### [Work to complete]
Spot each line in the data below containing "center" and copy it.

### [Collected data]
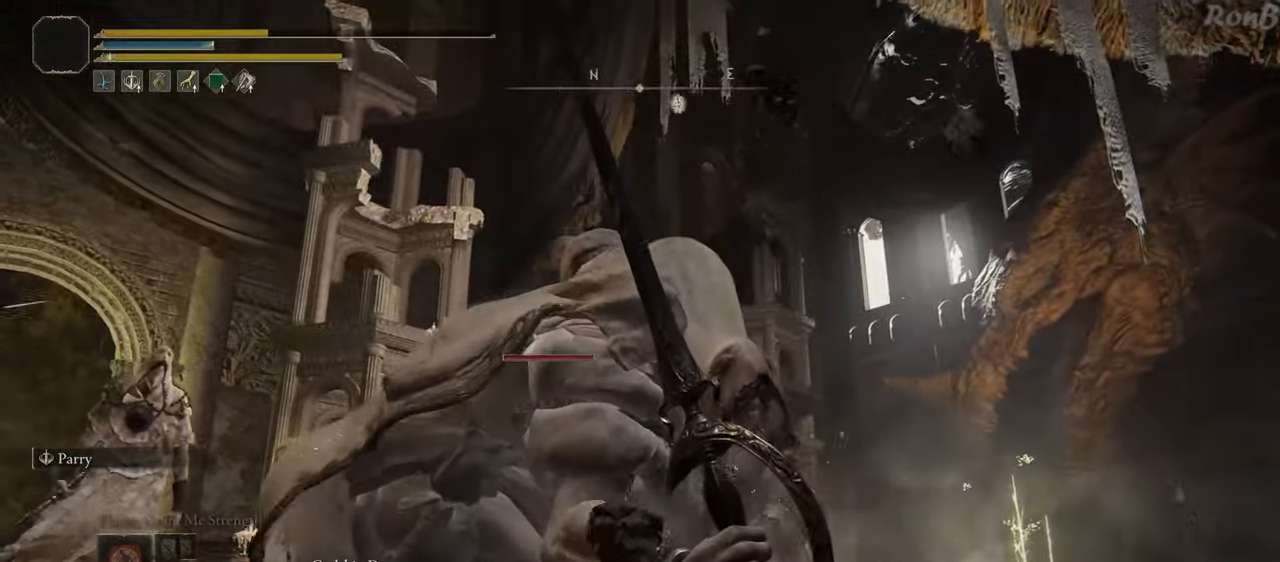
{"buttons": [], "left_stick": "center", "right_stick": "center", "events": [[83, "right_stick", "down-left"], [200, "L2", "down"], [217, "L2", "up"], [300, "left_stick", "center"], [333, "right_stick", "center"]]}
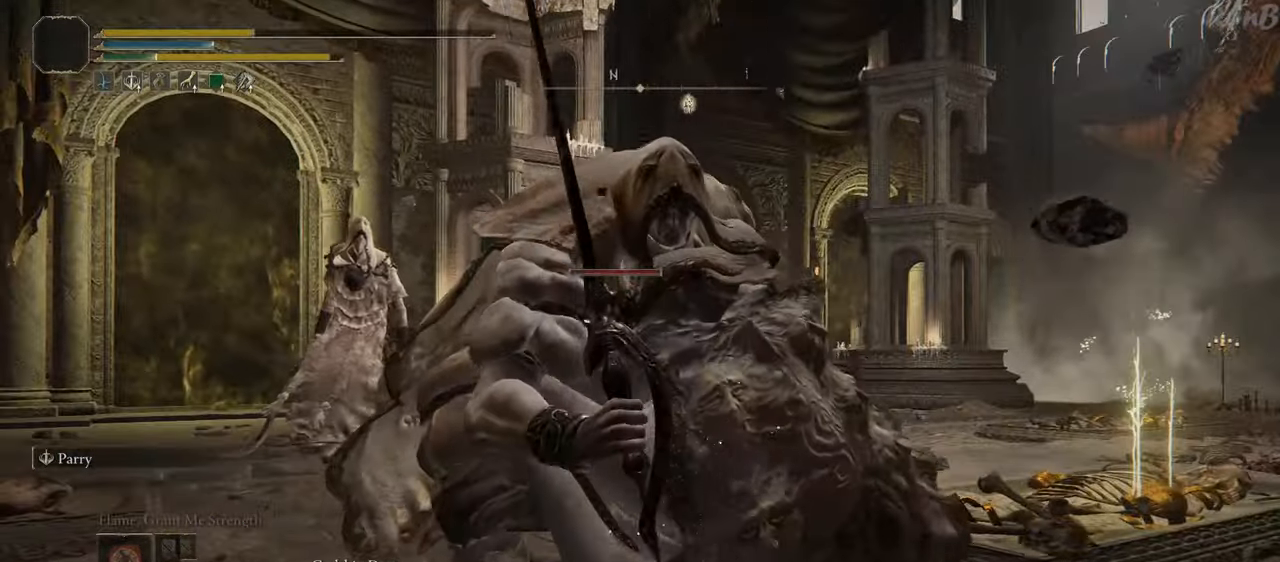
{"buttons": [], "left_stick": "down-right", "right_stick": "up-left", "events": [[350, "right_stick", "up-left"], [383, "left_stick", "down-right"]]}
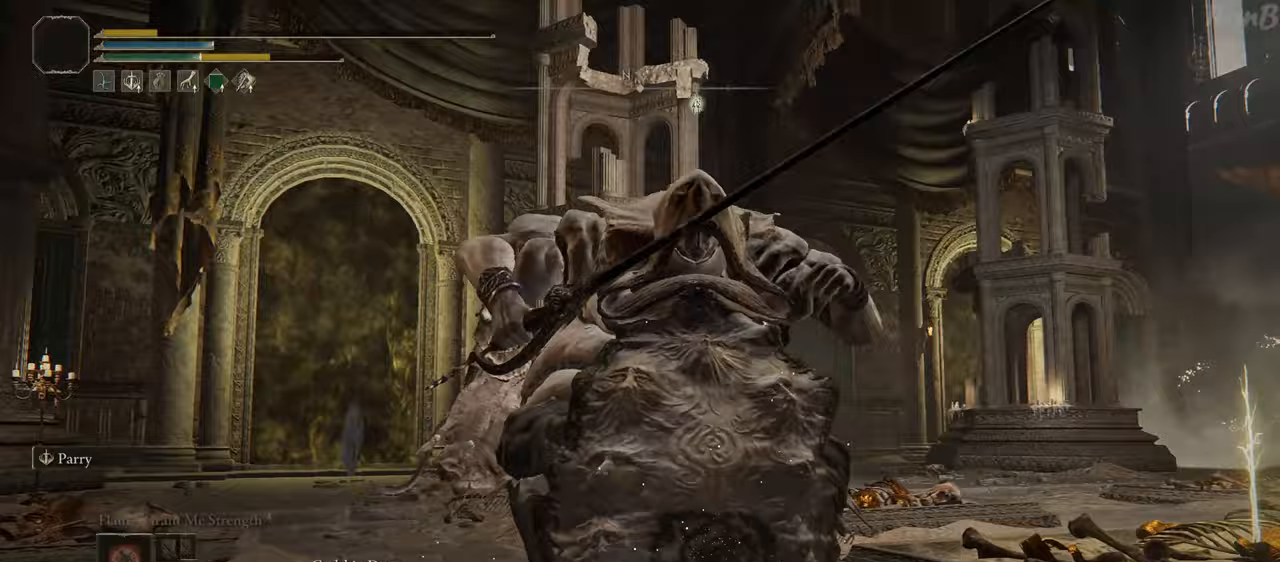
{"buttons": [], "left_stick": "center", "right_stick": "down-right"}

### [Result]
{"buttons": [], "left_stick": "center", "right_stick": "center", "events": [[83, "right_stick", "down-left"], [200, "L2", "down"], [217, "L2", "up"], [300, "left_stick", "center"], [333, "right_stick", "center"]]}
{"buttons": [], "left_stick": "center", "right_stick": "down-right"}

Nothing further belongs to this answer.